** Start of DATA TO PROCESS **

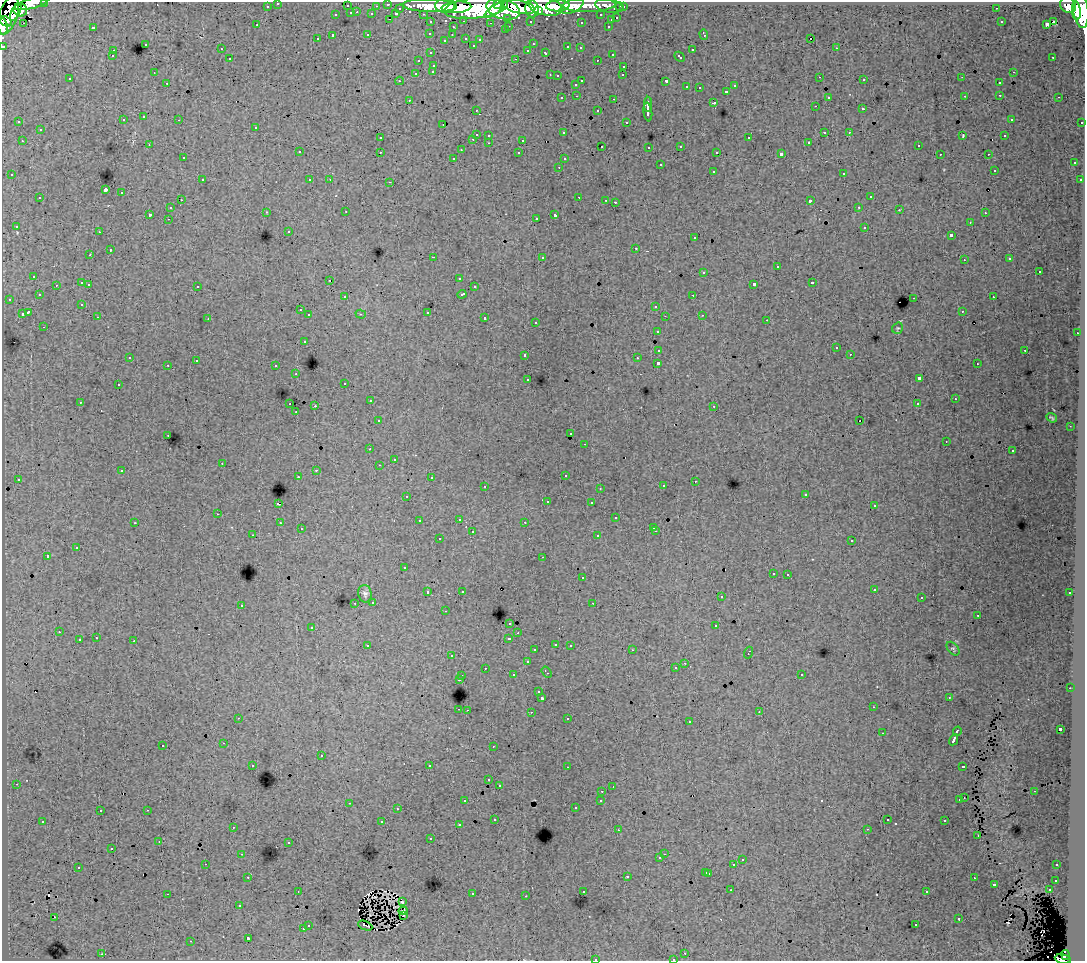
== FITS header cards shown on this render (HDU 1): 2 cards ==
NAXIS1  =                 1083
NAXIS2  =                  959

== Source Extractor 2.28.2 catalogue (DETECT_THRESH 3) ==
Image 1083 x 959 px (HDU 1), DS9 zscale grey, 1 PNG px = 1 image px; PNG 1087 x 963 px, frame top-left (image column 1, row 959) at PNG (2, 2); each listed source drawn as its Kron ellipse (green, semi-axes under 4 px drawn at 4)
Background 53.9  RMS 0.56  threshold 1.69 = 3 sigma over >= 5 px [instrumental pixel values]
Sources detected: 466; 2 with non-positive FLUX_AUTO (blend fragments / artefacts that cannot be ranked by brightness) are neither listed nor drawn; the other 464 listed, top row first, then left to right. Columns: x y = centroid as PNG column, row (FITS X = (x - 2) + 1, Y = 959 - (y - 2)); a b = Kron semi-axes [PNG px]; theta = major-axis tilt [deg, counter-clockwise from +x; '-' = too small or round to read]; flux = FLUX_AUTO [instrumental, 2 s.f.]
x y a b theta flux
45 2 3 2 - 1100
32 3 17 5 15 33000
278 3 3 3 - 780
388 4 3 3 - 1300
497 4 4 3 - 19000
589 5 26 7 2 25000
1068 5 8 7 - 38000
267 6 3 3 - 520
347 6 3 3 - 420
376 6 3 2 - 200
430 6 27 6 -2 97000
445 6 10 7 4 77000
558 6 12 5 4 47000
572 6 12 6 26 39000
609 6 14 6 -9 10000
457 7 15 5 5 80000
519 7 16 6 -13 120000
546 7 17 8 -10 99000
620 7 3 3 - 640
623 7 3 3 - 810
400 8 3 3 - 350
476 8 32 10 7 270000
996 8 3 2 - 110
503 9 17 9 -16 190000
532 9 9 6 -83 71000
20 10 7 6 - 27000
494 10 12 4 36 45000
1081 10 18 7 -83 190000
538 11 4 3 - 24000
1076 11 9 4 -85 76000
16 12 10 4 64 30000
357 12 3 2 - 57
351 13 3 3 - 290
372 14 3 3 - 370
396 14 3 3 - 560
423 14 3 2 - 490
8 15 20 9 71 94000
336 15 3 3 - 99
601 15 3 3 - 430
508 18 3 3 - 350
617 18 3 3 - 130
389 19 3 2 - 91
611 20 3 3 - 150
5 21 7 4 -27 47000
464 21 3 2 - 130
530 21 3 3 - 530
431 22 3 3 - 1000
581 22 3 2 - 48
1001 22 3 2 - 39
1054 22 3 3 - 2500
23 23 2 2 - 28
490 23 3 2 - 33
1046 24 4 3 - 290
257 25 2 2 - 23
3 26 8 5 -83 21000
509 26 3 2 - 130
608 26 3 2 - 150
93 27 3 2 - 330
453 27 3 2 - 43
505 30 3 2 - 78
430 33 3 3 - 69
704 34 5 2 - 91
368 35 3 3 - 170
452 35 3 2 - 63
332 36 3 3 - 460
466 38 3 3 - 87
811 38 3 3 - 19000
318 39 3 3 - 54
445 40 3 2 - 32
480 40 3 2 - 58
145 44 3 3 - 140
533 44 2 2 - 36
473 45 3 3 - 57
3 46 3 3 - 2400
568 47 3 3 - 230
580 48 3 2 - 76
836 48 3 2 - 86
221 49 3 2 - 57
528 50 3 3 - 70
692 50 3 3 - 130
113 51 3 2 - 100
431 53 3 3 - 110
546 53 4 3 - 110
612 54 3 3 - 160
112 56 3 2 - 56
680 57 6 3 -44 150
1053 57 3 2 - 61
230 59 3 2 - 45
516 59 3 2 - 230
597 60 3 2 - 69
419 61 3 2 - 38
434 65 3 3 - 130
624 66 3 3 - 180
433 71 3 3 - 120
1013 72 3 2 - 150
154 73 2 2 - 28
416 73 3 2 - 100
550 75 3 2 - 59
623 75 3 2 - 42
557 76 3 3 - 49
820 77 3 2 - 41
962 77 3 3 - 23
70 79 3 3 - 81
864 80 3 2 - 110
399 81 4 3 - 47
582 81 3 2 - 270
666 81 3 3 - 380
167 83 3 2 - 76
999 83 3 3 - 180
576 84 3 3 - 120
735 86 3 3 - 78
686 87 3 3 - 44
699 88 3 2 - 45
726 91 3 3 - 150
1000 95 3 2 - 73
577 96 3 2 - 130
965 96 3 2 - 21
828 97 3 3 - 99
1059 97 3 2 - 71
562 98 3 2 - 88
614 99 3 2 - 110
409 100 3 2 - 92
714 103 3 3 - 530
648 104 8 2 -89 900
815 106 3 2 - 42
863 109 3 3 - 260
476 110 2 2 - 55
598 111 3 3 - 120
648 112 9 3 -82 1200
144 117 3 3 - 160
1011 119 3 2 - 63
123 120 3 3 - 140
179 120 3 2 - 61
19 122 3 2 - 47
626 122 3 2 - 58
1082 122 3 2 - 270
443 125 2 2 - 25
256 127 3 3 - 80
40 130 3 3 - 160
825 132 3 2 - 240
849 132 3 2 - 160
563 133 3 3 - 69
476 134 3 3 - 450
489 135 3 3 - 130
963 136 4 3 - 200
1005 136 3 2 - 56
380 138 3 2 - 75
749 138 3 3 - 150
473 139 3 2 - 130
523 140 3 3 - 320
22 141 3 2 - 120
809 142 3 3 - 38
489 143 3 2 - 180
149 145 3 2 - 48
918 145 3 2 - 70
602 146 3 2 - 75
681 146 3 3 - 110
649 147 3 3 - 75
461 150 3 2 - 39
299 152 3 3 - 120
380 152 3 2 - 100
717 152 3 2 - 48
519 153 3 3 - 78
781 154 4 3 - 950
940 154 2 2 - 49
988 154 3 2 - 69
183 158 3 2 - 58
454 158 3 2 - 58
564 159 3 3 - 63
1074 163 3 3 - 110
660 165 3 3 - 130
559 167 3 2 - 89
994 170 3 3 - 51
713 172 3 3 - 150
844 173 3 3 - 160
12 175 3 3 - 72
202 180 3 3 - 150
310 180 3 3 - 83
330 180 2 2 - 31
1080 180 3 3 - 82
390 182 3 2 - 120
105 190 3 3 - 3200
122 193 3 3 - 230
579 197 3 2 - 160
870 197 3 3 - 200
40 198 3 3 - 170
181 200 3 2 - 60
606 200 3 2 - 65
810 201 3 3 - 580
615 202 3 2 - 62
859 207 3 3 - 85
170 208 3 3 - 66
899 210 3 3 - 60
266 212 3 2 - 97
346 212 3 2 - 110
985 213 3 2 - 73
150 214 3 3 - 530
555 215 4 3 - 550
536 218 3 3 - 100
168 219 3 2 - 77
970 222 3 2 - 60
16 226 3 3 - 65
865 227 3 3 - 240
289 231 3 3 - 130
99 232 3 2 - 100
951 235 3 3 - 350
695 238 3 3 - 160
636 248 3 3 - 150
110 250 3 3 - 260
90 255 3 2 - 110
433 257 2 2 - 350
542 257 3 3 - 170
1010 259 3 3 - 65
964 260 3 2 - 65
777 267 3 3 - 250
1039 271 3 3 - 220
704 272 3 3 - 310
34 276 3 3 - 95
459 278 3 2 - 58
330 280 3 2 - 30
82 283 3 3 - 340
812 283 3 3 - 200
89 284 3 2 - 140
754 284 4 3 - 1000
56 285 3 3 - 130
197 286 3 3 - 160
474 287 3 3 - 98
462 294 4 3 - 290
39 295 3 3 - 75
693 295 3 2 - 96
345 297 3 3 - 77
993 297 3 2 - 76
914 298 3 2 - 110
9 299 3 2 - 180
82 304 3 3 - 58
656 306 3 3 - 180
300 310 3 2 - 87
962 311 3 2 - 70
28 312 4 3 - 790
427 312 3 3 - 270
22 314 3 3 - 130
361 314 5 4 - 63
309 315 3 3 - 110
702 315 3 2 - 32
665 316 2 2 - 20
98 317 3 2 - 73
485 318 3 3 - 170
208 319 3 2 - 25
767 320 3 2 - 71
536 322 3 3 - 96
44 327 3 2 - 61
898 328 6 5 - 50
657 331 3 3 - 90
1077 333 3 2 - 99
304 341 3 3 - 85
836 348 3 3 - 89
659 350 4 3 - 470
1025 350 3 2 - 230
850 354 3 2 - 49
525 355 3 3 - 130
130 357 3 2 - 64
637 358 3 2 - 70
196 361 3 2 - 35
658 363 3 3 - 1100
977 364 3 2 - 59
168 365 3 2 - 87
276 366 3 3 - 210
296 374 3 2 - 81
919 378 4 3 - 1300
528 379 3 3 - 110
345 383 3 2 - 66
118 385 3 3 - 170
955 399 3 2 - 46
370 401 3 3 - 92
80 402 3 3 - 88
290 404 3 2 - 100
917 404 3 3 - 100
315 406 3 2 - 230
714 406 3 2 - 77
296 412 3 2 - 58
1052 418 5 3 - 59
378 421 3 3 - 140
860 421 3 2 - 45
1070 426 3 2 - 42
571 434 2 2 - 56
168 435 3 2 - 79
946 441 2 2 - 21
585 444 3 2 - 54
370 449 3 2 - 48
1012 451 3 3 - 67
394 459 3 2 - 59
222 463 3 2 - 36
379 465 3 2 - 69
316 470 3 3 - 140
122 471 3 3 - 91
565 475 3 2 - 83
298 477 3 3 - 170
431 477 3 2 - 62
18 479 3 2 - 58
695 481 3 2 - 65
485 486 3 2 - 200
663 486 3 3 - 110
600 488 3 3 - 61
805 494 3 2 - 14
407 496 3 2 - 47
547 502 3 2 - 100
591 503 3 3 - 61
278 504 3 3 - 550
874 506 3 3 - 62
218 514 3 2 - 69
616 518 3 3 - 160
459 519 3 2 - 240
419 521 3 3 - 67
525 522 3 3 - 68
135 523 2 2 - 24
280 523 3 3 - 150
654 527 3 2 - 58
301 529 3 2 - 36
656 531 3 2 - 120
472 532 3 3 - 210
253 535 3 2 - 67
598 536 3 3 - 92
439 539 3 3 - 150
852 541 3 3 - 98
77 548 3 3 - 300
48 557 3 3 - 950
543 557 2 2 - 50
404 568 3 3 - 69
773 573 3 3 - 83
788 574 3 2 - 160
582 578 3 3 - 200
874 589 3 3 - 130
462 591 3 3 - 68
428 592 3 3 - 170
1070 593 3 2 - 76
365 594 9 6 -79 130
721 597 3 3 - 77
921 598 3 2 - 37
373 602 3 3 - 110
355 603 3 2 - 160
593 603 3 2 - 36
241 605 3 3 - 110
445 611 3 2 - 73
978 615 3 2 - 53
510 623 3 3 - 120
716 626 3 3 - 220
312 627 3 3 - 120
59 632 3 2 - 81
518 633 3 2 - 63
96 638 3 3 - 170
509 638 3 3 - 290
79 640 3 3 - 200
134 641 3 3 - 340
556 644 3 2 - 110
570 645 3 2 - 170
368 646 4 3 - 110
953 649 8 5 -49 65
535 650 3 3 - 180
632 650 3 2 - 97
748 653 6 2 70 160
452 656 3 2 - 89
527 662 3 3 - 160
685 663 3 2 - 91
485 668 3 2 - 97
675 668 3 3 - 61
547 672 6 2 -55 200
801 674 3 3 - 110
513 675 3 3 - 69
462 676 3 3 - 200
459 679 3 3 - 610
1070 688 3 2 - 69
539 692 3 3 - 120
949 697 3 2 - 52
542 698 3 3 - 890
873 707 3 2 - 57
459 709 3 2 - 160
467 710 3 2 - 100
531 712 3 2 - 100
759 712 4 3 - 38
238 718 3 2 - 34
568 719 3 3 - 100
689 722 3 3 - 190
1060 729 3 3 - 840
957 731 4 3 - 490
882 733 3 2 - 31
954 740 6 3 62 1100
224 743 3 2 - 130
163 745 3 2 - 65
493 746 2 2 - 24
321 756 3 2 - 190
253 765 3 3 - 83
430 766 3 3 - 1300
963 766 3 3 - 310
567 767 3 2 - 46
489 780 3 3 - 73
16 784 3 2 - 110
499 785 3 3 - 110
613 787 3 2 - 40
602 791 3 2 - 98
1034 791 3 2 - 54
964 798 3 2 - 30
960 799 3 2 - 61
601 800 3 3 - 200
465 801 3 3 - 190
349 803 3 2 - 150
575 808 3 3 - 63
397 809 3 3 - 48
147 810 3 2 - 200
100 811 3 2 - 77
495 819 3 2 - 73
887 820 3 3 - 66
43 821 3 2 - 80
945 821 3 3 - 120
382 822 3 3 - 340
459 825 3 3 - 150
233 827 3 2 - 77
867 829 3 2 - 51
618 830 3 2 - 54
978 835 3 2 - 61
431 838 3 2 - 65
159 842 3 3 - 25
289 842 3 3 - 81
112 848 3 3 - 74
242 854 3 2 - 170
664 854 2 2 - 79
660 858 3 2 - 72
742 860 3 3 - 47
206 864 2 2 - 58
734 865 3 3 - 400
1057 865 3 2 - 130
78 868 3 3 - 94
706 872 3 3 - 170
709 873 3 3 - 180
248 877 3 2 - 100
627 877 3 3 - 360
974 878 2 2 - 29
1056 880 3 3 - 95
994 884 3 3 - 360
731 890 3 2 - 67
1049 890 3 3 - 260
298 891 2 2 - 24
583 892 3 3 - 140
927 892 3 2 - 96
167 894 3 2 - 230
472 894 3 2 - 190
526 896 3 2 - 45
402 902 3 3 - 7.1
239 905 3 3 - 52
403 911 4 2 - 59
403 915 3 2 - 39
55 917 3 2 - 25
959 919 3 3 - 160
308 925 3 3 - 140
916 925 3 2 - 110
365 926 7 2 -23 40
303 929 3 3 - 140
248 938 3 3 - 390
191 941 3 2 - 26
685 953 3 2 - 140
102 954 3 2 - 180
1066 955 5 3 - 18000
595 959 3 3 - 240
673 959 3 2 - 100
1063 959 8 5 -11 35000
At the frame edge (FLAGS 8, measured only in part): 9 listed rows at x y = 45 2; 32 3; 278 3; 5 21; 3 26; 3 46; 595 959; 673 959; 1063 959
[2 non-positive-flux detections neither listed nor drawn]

** End of DATA TO PROCESS **

Reproduce the lines starting at the one containing "Source Extractor 2.28.2" and ending at the one containing "611 20 3 3 - 150", changing every "FLUX_AUTO" to "FLUX_BEST" and leaving everything else as it is.

== Source Extractor 2.28.2 catalogue (DETECT_THRESH 3) ==
Image 1083 x 959 px (HDU 1), DS9 zscale grey, 1 PNG px = 1 image px; PNG 1087 x 963 px, frame top-left (image column 1, row 959) at PNG (2, 2); each listed source drawn as its Kron ellipse (green, semi-axes under 4 px drawn at 4)
Background 53.9  RMS 0.56  threshold 1.69 = 3 sigma over >= 5 px [instrumental pixel values]
Sources detected: 466; 2 with non-positive FLUX_BEST (blend fragments / artefacts that cannot be ranked by brightness) are neither listed nor drawn; the other 464 listed, top row first, then left to right. Columns: x y = centroid as PNG column, row (FITS X = (x - 2) + 1, Y = 959 - (y - 2)); a b = Kron semi-axes [PNG px]; theta = major-axis tilt [deg, counter-clockwise from +x; '-' = too small or round to read]; flux = FLUX_BEST [instrumental, 2 s.f.]
x y a b theta flux
45 2 3 2 - 1100
32 3 17 5 15 33000
278 3 3 3 - 780
388 4 3 3 - 1300
497 4 4 3 - 19000
589 5 26 7 2 25000
1068 5 8 7 - 38000
267 6 3 3 - 520
347 6 3 3 - 420
376 6 3 2 - 200
430 6 27 6 -2 97000
445 6 10 7 4 77000
558 6 12 5 4 47000
572 6 12 6 26 39000
609 6 14 6 -9 10000
457 7 15 5 5 80000
519 7 16 6 -13 120000
546 7 17 8 -10 99000
620 7 3 3 - 640
623 7 3 3 - 810
400 8 3 3 - 350
476 8 32 10 7 270000
996 8 3 2 - 110
503 9 17 9 -16 190000
532 9 9 6 -83 71000
20 10 7 6 - 27000
494 10 12 4 36 45000
1081 10 18 7 -83 190000
538 11 4 3 - 24000
1076 11 9 4 -85 76000
16 12 10 4 64 30000
357 12 3 2 - 57
351 13 3 3 - 290
372 14 3 3 - 370
396 14 3 3 - 560
423 14 3 2 - 490
8 15 20 9 71 94000
336 15 3 3 - 99
601 15 3 3 - 430
508 18 3 3 - 350
617 18 3 3 - 130
389 19 3 2 - 91
611 20 3 3 - 150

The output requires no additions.